Когда Эльга сдавала документы на получение паспорта, паспортистка райцентра, пожилая дородная тётка, Ольга Петровна, спросила, жалостливо на неё воззрившись, не хочет ли она поменять своё непонятное имя на имя Ольга — красиво же, и по-русски. Эльга только молча покачала головой.
Она давно устала всем объяснять — и в школе, и в соцприюте, и вот теперь в училище, что она не Ольга никакая, не Элька и не Эля, а Эльга — с ударением на последнем слоге, как это принято у удэге, а не на первом.
Ещё она давно привыкла к тому, что это объяснение никому не нужно. Элька и Элька. Всё равно так зовут и будут звать. Но Ольга — да ещё и в паспорте — это уж слишком.
Соцприют в райцентре, где она очутилась после смерти бабушки, остался в прошлом, как и заколоченный бабушкин домишко в родном заброшенном селении, откуда уже сбежало всё живое, даже кошки и собаки.
Так что после соцприюта возвращаться Эльге было решительно некуда, и дорога ей лежала одна — в рядом расположенный, сравнительно большой, рабочий город. В ПТУ, или, по-новому, в лицей.
Город угнетал Эльгу. Здесь было грязно, шумно, постоянно резко воняло какой-то химией, и даже деревья росли редкими островками посреди асфальта и бетона, хотя город стоял в тайге, на берегу огромной таёжной реки, которую жившие здесь найни испокон веку называли Мангбо. И деревья эти — тополя — были посажены уже после того, как приехавшие сюда со всех концов страны чужаки вырубили тайгу, чтоб построить город, и потому деревья казались здесь пришлыми.
Эльга часто уходила с занятий, чтобы посидеть на каменном парапете набережной, а потом спуститься по ступенькам лестницы, ведущей к полосе грязного замусоренного песка, и окунуть руки в желтовато-бурые волны реки, которая спокойно катила их прочь, как и сотни лет назад.
Потом мастер группы заметил эти отлучки и строго выговорил Эльге, которая выслушала его, опустив глаза. Нельзя было нарушать правил города. Она стала навещать реку после занятий.

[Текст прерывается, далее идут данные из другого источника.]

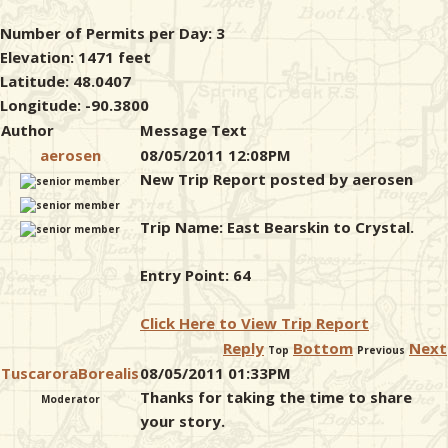
Number of Permits per Day: 3
Elevation: 1471 feet
Latitude: 48.0407
Longitude: -90.3800
Author
Message Text
aerosen
08/05/2011 12:08PM
New Trip Report posted by aerosen
Trip Name: East Bearskin to Crystal.
Entry Point: 64
Click Here to View Trip Report
Reply
Bottom
Next
Top
Previous
TuscaroraBorealis
08/05/2011 01:33PM
Thanks for taking the time to share
Moderator
your story.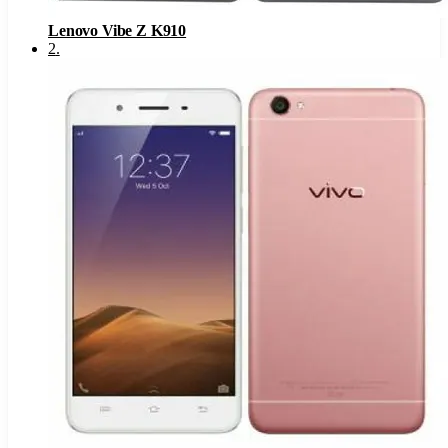
Lenovo Vibe Z K910
2
.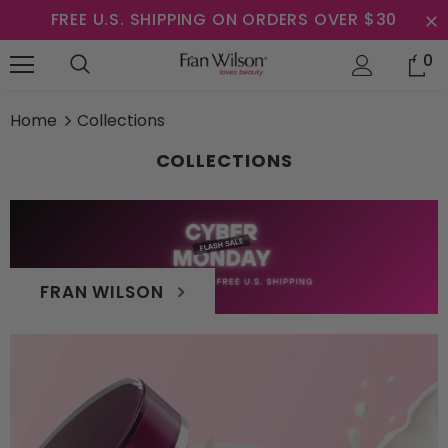
FREE U.S. SHIPPING ON ORDERS OVER $30
0
Home
Collections
COLLECTIONS
FRAN WILSON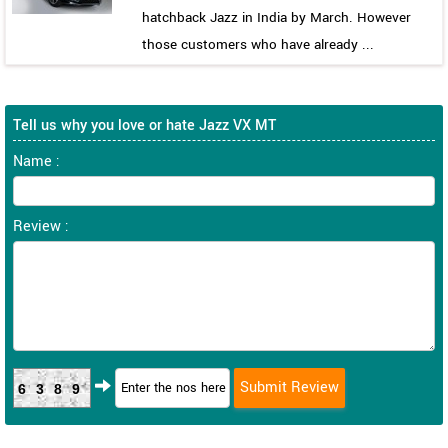
hatchback Jazz in India by March. However
those customers who have already ...
Tell us why you love or hate Jazz VX MT
Name :
Review :
6389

Хотя это бывало опасным — в большом городе хватало уродов, норовящих прицепиться к одинокой девчонке, красивой и беззащитной.
К своему сожалению, Эльга была красива и знала это давно — отцовская, чужая их роду кровь дала ей светлые волосы и светлые же глаза, приподнятые к вискам, как и положено удэге. При её очень смуглой коже и точёной небольшой фигурке это смотрелось необычно и притягательно. Но эта притягательность казалась ей отвратительной. Слыша позади себя: «Я б вдул» или «Я б помял», она вся внутренне передёргивалась от омерзения, оставаясь внешне совершенно бесстрастной, будто глухонемой.
Но, будучи красивой, она не была беззащитной.
Дедов старый охотничий нож, отлично сбалансированный и острый, как бритва, всегда жил у неё под одеждой, в чехле на поясе, прижатый к голой коже бедра, как продолжение тела. А другим оружием стала готовность убивать без колебания.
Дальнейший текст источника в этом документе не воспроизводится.